=== Task item ===
For the listing that follows, give again exactly the lines from the one with "hfov_deg: 10.8" to the one with "focal_mm: 4.13", including both.

=== Exercise data ===
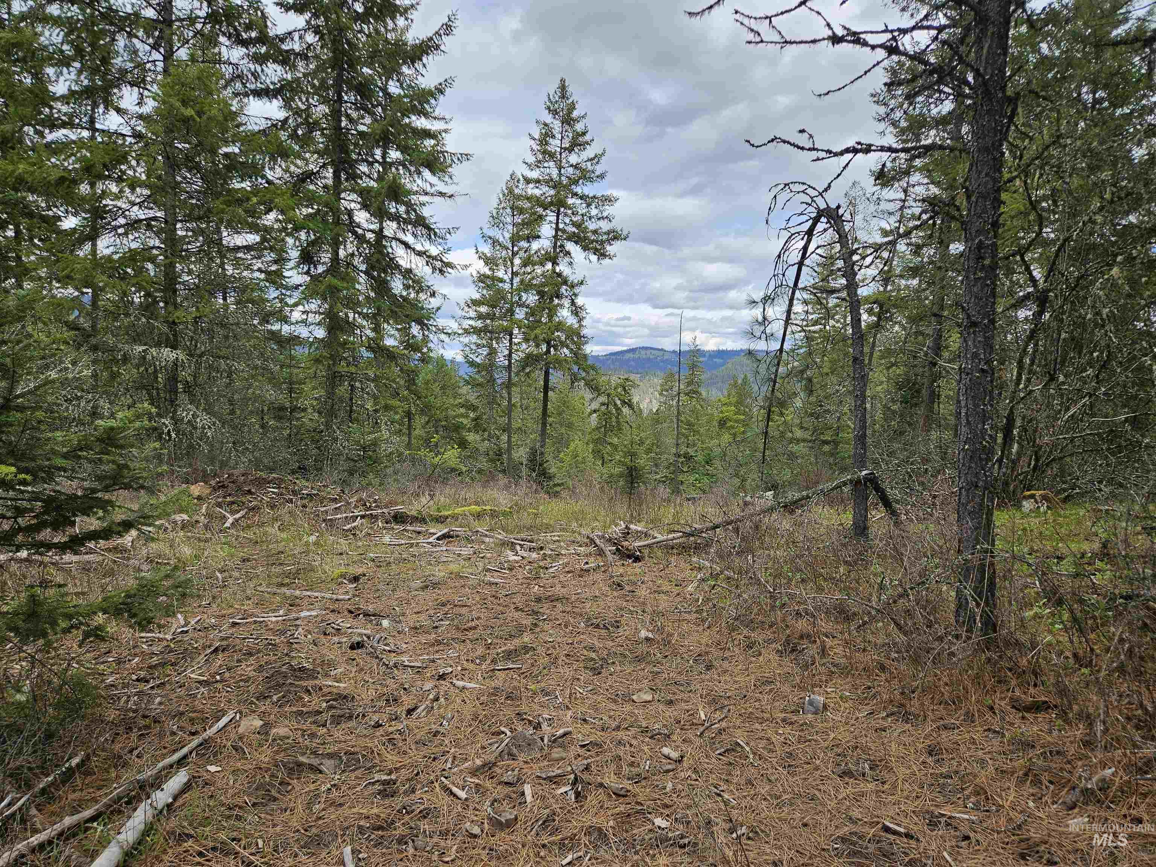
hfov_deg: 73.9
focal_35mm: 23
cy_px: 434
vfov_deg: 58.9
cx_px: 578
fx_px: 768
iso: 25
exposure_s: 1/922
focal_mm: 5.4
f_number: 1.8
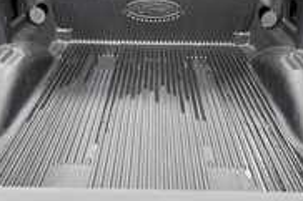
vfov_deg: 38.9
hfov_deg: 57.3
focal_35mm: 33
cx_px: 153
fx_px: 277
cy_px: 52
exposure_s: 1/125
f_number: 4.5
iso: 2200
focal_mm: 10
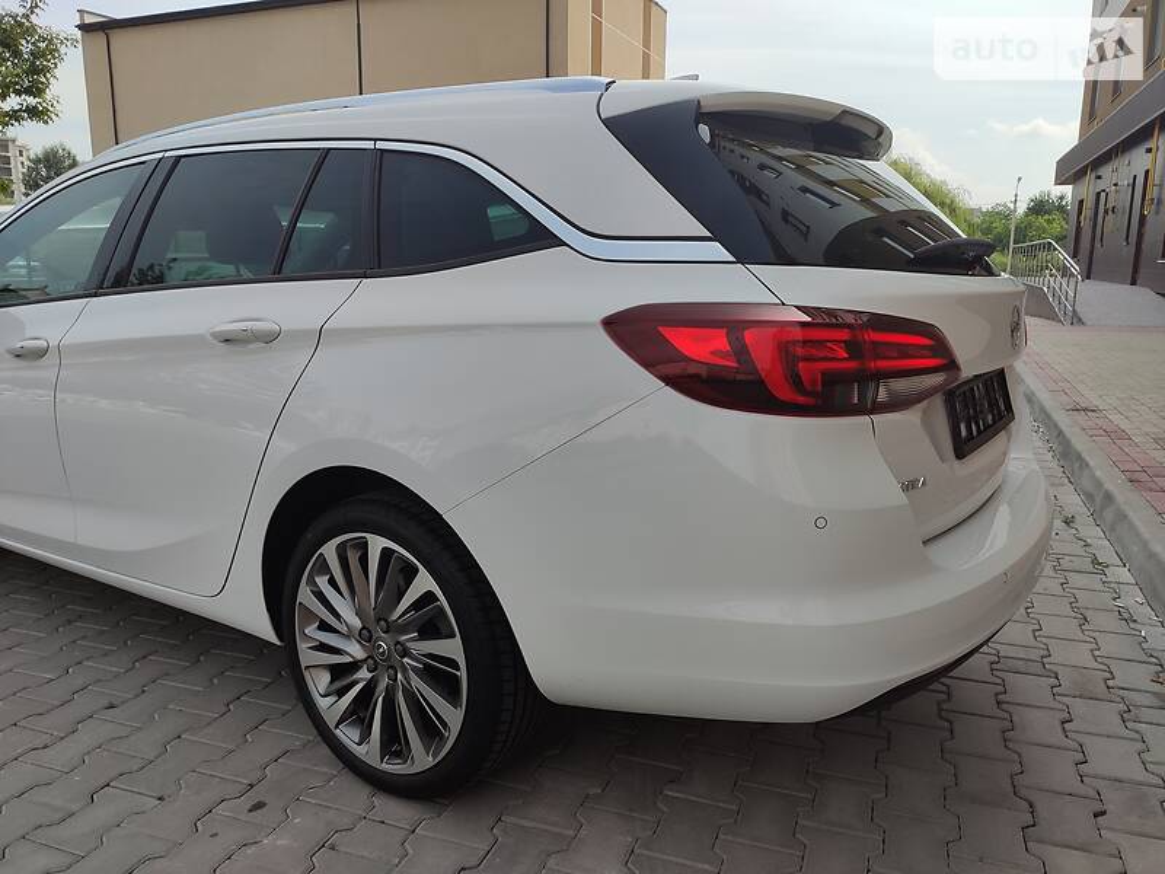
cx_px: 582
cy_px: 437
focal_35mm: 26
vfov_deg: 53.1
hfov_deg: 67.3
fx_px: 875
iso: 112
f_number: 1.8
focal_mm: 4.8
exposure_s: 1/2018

--

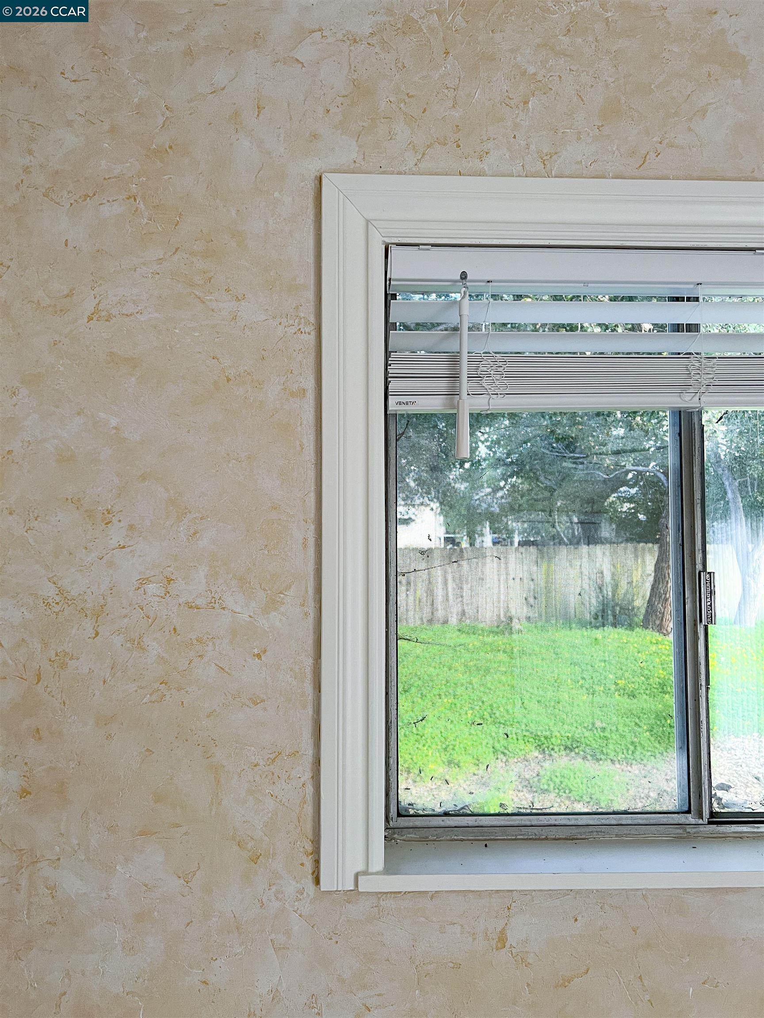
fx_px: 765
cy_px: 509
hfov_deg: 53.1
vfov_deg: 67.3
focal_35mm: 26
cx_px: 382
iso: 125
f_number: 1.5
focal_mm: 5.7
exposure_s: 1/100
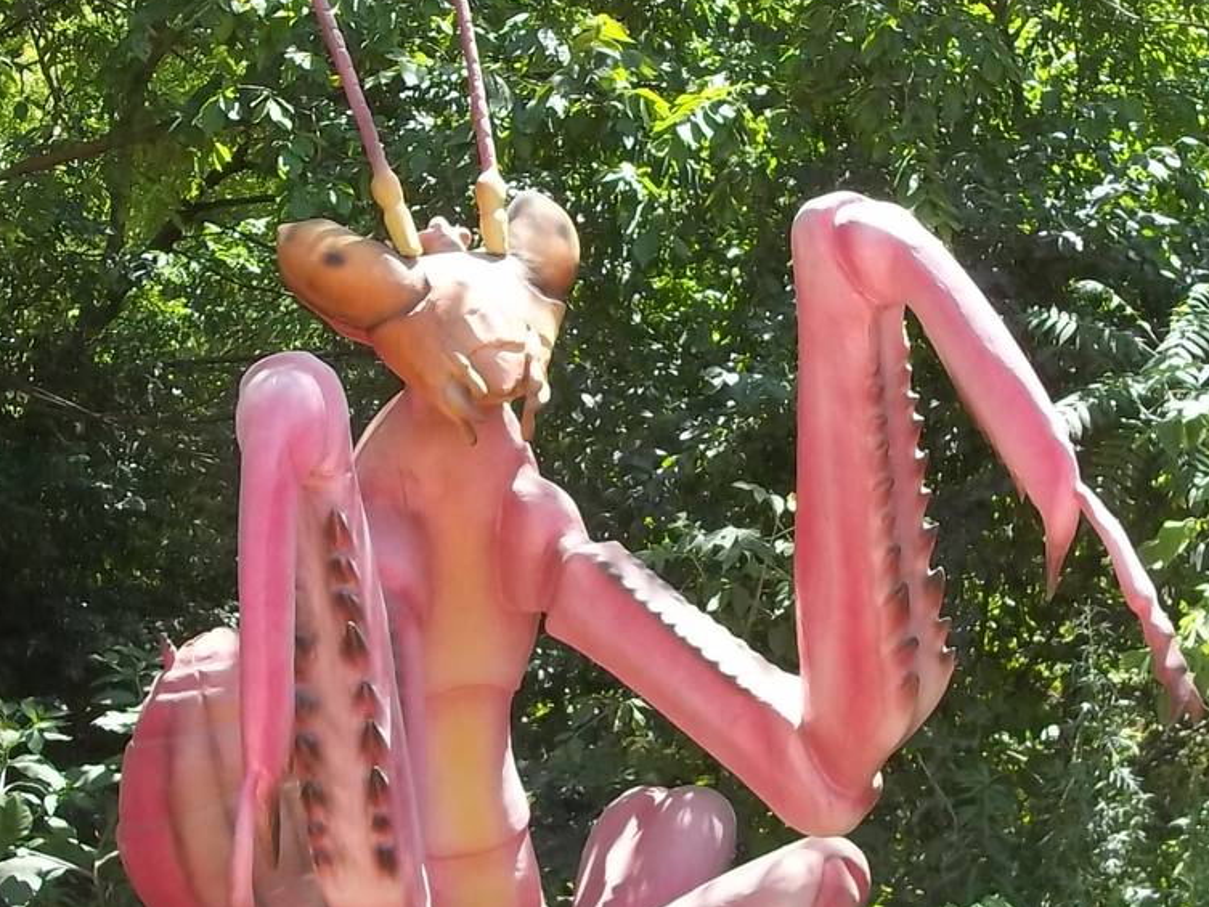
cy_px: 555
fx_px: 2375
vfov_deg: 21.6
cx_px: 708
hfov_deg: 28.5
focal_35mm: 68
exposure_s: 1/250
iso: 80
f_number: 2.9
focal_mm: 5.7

==

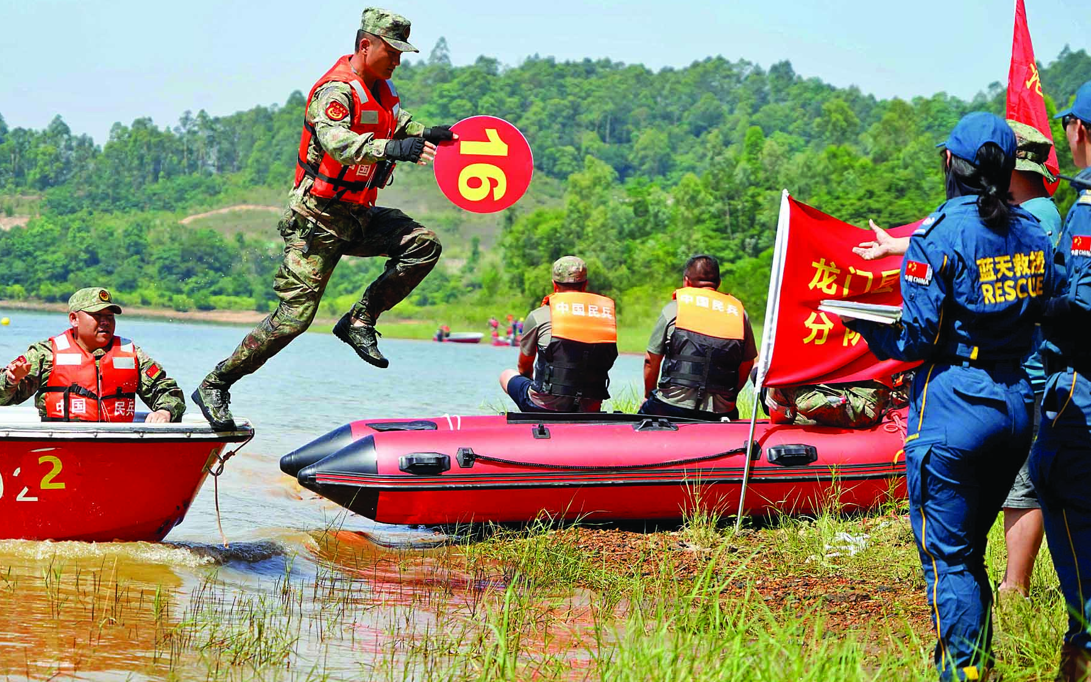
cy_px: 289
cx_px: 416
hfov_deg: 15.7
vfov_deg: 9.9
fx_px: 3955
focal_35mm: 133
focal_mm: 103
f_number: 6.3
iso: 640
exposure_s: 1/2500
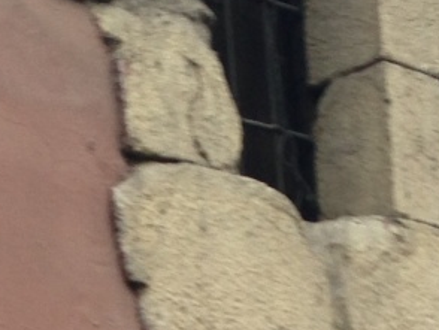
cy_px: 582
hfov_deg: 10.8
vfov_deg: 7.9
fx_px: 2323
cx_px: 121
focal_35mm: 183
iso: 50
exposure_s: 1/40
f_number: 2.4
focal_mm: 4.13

=== Finished exercise ===
hfov_deg: 10.8
vfov_deg: 7.9
fx_px: 2323
cx_px: 121
focal_35mm: 183
iso: 50
exposure_s: 1/40
f_number: 2.4
focal_mm: 4.13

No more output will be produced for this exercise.